The weight of unfinished business hangs heavy on our souls.
I never got to say goodbye.
I haven’t spoken to my brother in five years.
If I apologize, he could harm me again…
Guilt. Regret. Blame. Forgiveness issues.
The unfinished business of life eats away at us. Slowly. Relentlessly. It wears down our heart and soul. So we resort to prescription pills, alcohol and sugary foods to help numb the pain.
We believe that we’ll feel better if we just stop thinking about it.
The pain never goes away. Not until we’re willing to release the forgiveness. Or own up to our part in the broken relationship. And stop blaming the other. In other words, we need to face our fears so we can move past and beyond them.
And if our friend or parent or sibling or significant other dies before we’ve had a chance to complete the incompletion, we carry the guilt around an entire lifetime.
If we’re so sure we’re right and the other wrong, why does it haunt us so?
I believe it’s because we know deep within our soul that we’re love. Love is all that matters. That hatred and resentment and anger have built up like onion layers and block the light of who we truly are.

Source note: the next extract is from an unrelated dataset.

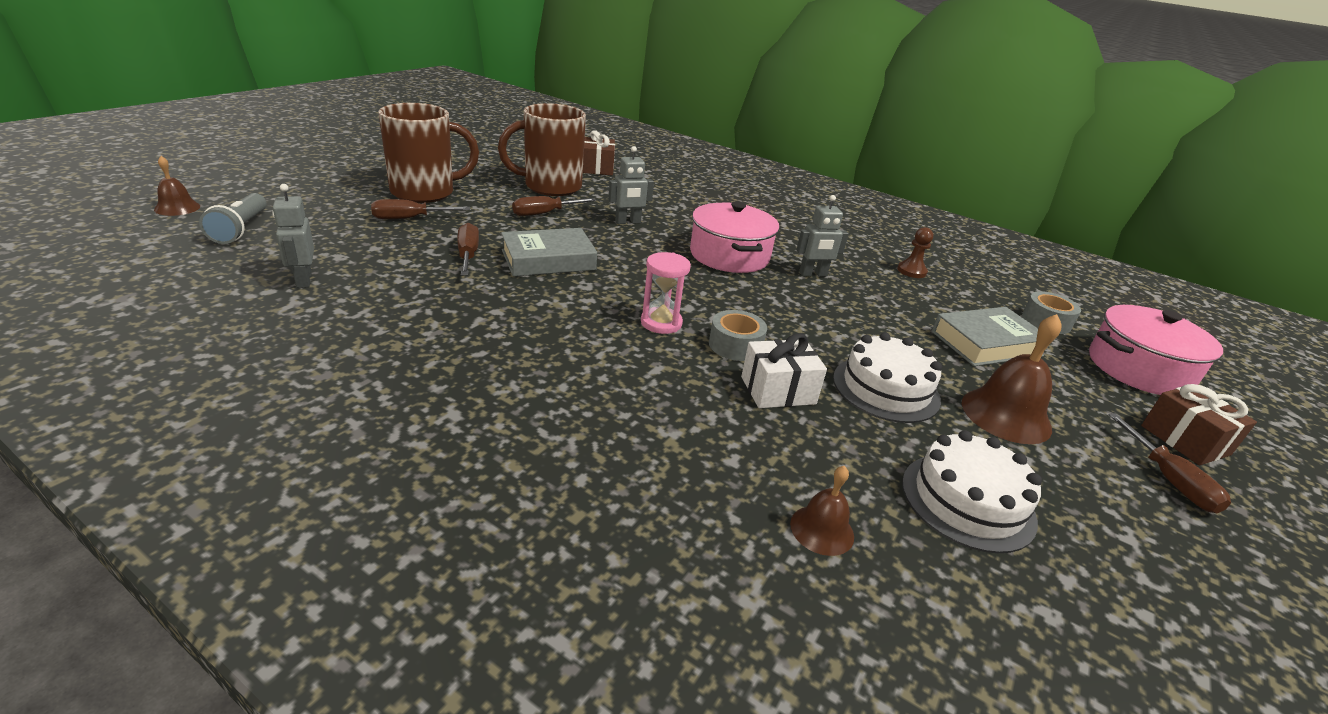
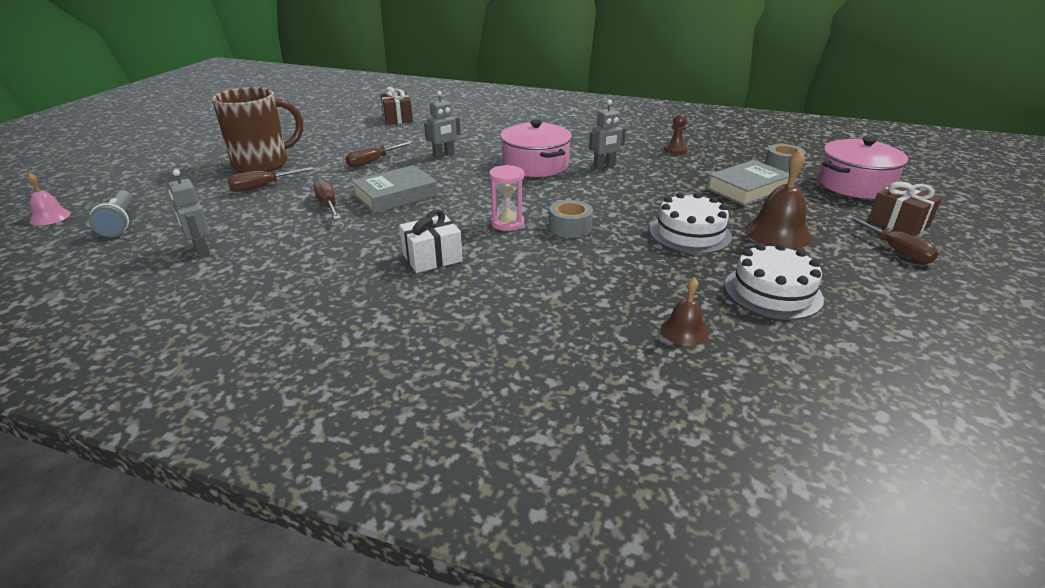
camera: 10 degrees left, 0 degrees up
brown bell [154,156,200,216] -> pink bell [27,172,71,225]
brown mug [498,103,586,196] -> none
white gift [741,333,827,408] -> white gift moved to [399,209,463,273]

The wise part of us knows we need to work things out. But we continue to lead with our egos and bury our heads in the sand.

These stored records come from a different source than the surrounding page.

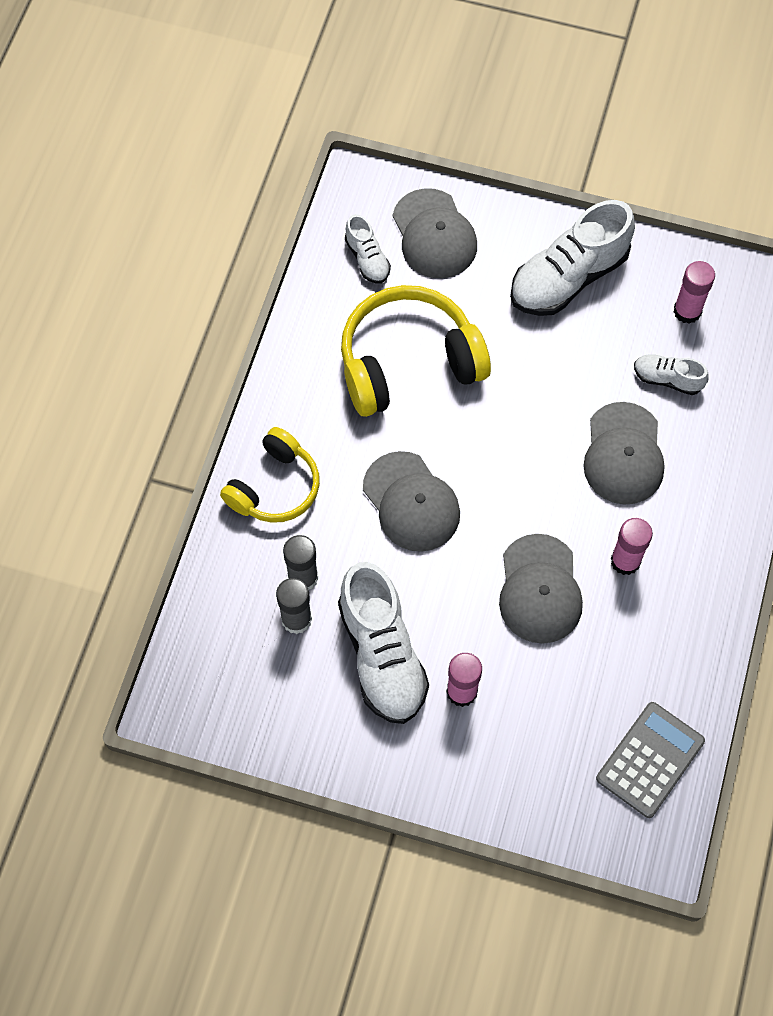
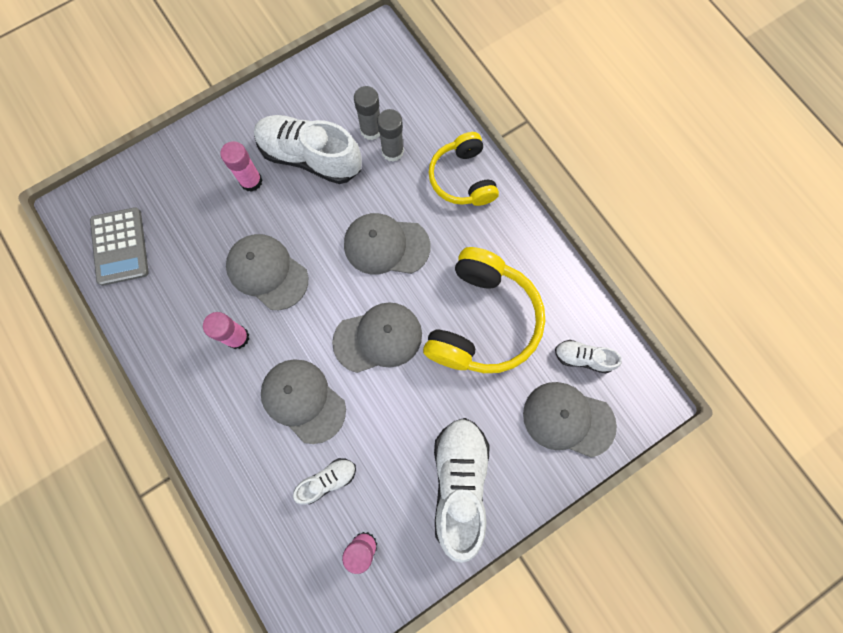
camera: 130 degrees right, 10 degrees up
none -> grey cap [332,302,422,373]

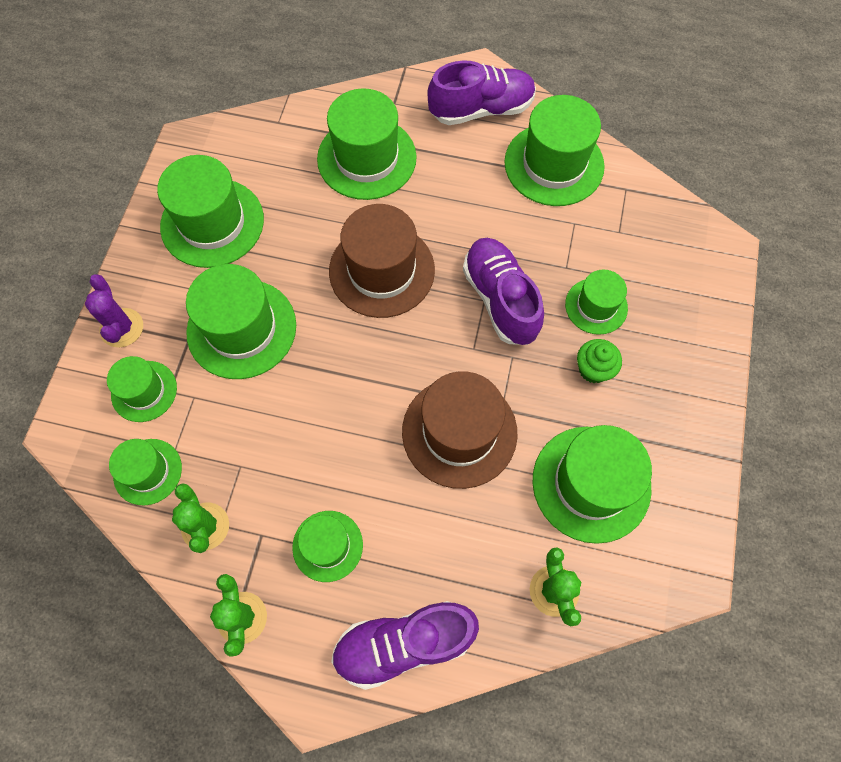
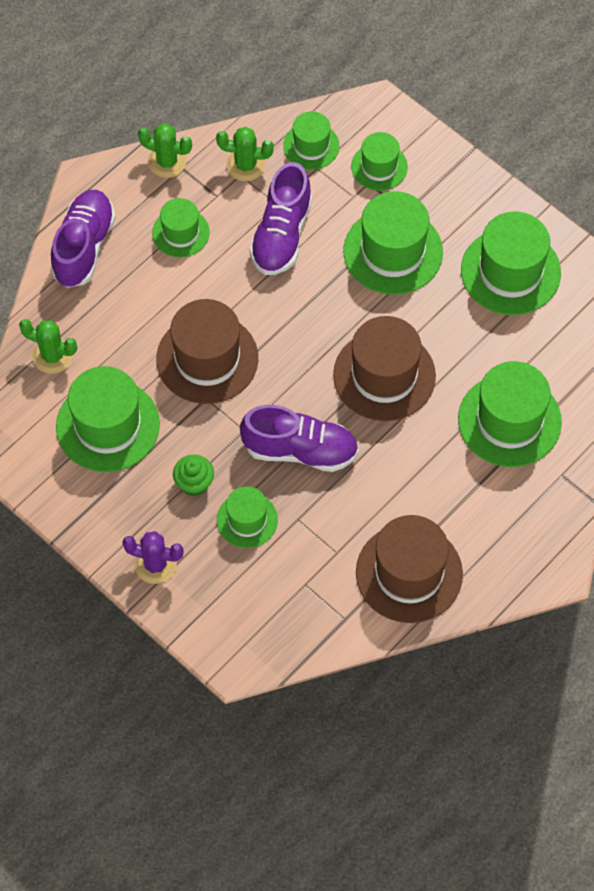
camera: 120 degrees right, 5 degrees down
purple cactus [85,274,143,347] -> purple cactus moved to [122,531,184,584]
purple shoe [427,60,536,125] -> purple shoe moved to [249,162,312,275]
green hat [504,95,605,206] -> brown hat [356,515,463,623]

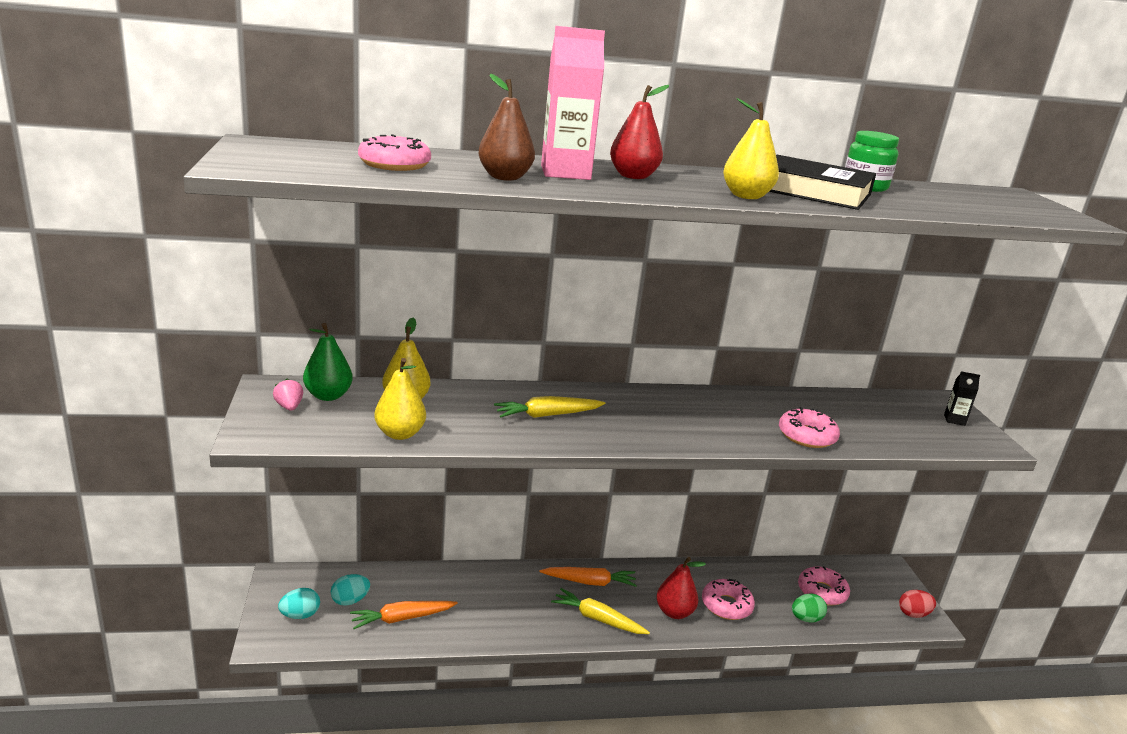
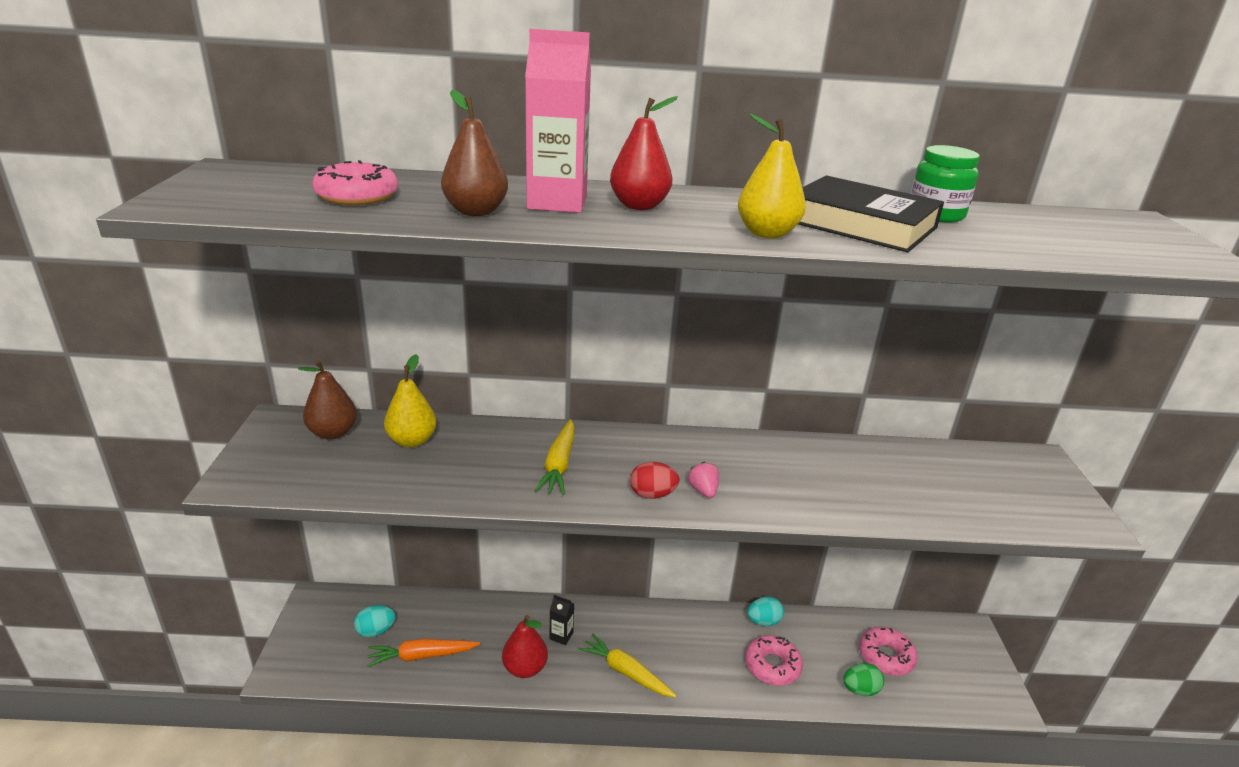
camera: 10 degrees right, 5 degrees up
pink strawberry [273,379,303,411] -> pink strawberry moved to [688,462,719,498]
turquoise egg [278,588,320,619] -> turquoise egg moved to [747,597,784,626]
green pear [303,323,353,401] -> brown pear [298,360,357,440]
yellow pear [374,358,426,440] -> none
yellow carrot [494,396,605,418] -> yellow carrot turned 75 degrees counterclockwise [534,419,575,495]
orange carrot [539,567,637,587] -> none
red pear [656,557,706,619] -> red pear moved to [502,615,548,678]
pink donut [779,407,840,448] -> none
red egg [899,590,936,618] -> red egg moved to [630,462,680,499]
black carton [944,371,980,426] -> black carton moved to [550,595,574,645]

And then comes the moment when it’s too late. When that happens, we beat ourselves up because we procrastinated. We didn’t forgive. We didn’t apologize. We didn’t fix what was broken–when we still had the time.
I thought we had more time.
I never dreamed she’d die so young.
I was waiting all these years for him to make the first move.
All the excuses and justifications in the world can’t and won’t bring our loved one back.
The weight of unfinished business doesn’t have to hold you down. Don’t waste another minute. Get clear about what’s incomplete in your life. Think about the next step you can take to begin the repair and restoration.